Cet ouvrage est très personnel, comme vos précédents d'ailleurs et le lecteur comprend tout de suite que la littérature vous porte et qu'elle a pour vous une vertu consolatrice. L'écriture est une thérapie pour vous ?
L’écriture des autres oui. Ces rencontres silencieuses qui traversent le temps et l’espace me « portent ». Je trouve très juste cette phrase de Nancy Huston : « On est des planètes lancées sur des trajectoires, absorbant et reflétant la lumière les unes des autres ». Les livres nous renvoient la « lumière » des autres. La littérature, la poésie surtout, me font du bien et m’expliquent souvent des choses importantes, plus vite et mieux que de longs traités. La littérature m’a été très utile aussi dans mon travail professionnel, qui n’a rien à voir. « Si je diffère de toi, loin de te léser je t’augmente », cette phrase de Saint Exupéry est très utile dans la gestion d’une équipe.
Ces textes ont-ils été écrits au gré des circonstances de la vie et vous avez choisi de les regrouper et de les publier, un peu comme un acte de foi ?
Je les ai écrits « dans la marge », comme le titre l’indique, et à « voix basse ». C’est-à-dire sans prétention. Au fil des jours, du quotidien, si riche malgré ses apparences. Les sujets sont donc variés. C’est avec humilité que je les publie. Juste pour partager.
Pour vous l'art est salvateur. Vous adhérez à Dostoïevski pour qui "la beauté sauvera le monde" ?
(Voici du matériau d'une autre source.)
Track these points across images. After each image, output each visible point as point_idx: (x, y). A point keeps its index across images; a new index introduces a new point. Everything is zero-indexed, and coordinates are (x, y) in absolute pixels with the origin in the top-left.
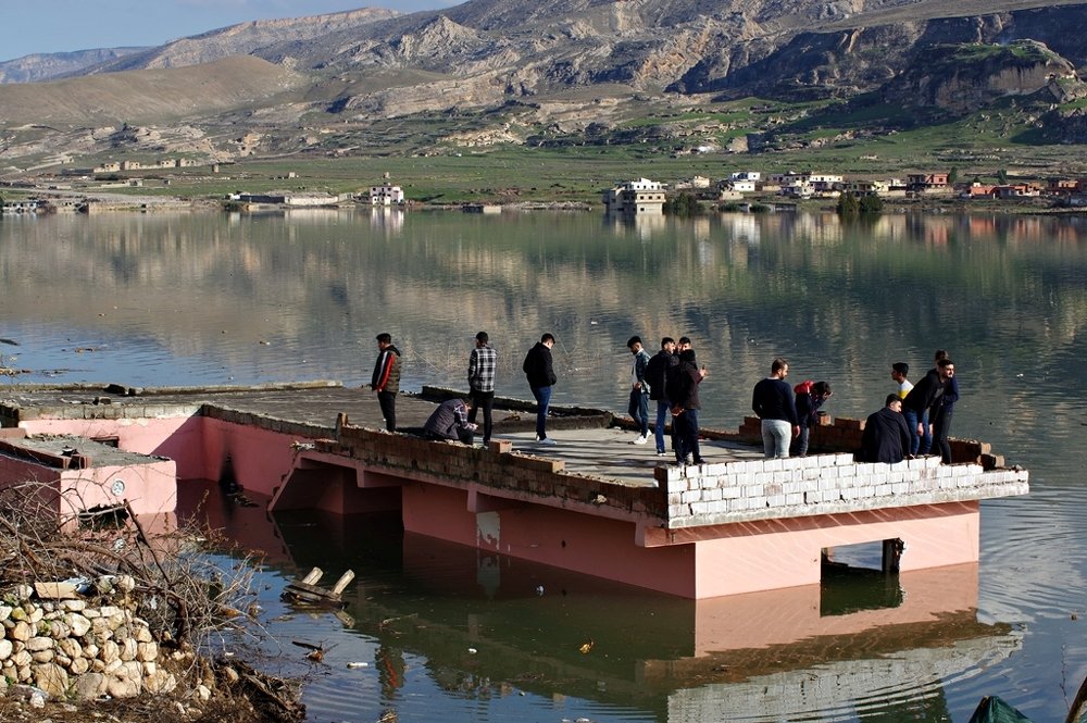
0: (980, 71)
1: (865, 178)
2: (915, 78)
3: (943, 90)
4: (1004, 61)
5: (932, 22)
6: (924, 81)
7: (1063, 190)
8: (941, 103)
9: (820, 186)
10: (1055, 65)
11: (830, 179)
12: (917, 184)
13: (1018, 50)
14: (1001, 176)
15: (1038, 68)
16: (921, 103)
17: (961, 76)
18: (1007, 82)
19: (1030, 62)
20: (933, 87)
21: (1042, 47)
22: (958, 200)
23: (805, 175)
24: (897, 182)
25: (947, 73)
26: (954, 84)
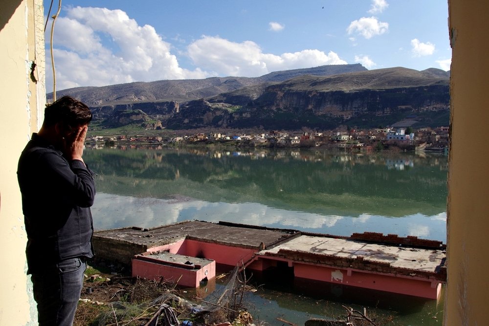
0: (128, 115)
1: (108, 137)
2: (115, 117)
3: (121, 119)
4: (133, 114)
5: (117, 105)
6: (117, 117)
7: (150, 139)
8: (120, 122)
9: (99, 139)
10: (144, 114)
11: (101, 137)
12: (119, 138)
13: (136, 111)
14: (136, 137)
15: (140, 115)
16: (116, 122)
17: (124, 116)
18: (134, 118)
19: (139, 113)
20: (119, 119)
21: (141, 111)
22: (128, 141)
23: (95, 136)
24: (115, 138)
25: (122, 116)
26: (123, 118)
La beauté « sauve » en tout cas les gens qui habitent le monde. La littérature est souvent prémonitoire. Cette phrase de Dostoïevski est maintenant prouvée par la science. Un rapport passionnant de l’Organisation mondiale de la santé le confirme.
Vous parlez du drame des parents dont l'enfant souffre d'une pathologie qui le rend dépendant et plus loin du souci que les parents se font au sujet de leurs enfants et que l'on se fait à son tour quand on devient parent. Pensez-vous que l'on ne peut "pardonner" à ses parents qu'en le devenant soi-même ?
A plusieurs reprises je parle des parents, cette fonction impossible et passionnante à la fois. Dans la première partie de votre question, vous évoquez un texte qui relate la vie impossible des parents d’enfants souffrant de pathologie invalidante à vie, dans un pays sans soutien institutionnel. Le titre de ce texte le résume je crois : « Riches et immortels ». Mais d’autres textes traitent aussi de la parentalité en général, pour dire combien il est merveilleux et étrange de mettre un enfant au monde.
Quand vous dites que l'on peut être "imperméable et sensible", est ce que vous prônez le détachement (qui n'est pas l'indifférence) ?
Dans ce texte j’évoque l’intérêt d’apprendre à être imperméable aux choses, aux gens ou aux situations toxiques, tout en restant sensible à tout. Projet passionnant et difficile, mais nécessaire à mes yeux.
Pour vous le lien mère-enfant est indestructible, au-delà de la mort. Pensez-vous qu'il puisse être toxique ? ("Chaque femme vit avec un saboteur en elle qui a la voix de sa mère" Ingmar Bergman)
Je n’ai aucune prétention d’asséner des vérités absolues. Je parle des mamans à partir de mon expérience. Pour moi ce lien est indestructible. Ma mère me porte jusqu’à la fin du monde. Elle m’accompagne en toute chose et me protège. C’est pour cela que je pense que l’on ne « perd » pas sa mère, même quand elle décède. Mais chacun à une histoire particulière avec la femme qui l’a mis au monde.
Dans les derniers textes vous déclinez délicieusement "l'art d'être grand-mère". C'est cela qui vous réconcilie avec les drames de la vie ?
Dans les derniers textes je parle en effet des bonheurs d’être grand-mère. De ce bonheur, de cet amour que l’on ne soupçonnait pas vivre au troisième âge. Mais je parle aussi de l’étrangeté d’être une grand-mère « virtuelle », à distance, comme beaucoup de femmes dans ce pays qui n’a pas su retenir ses jeunes.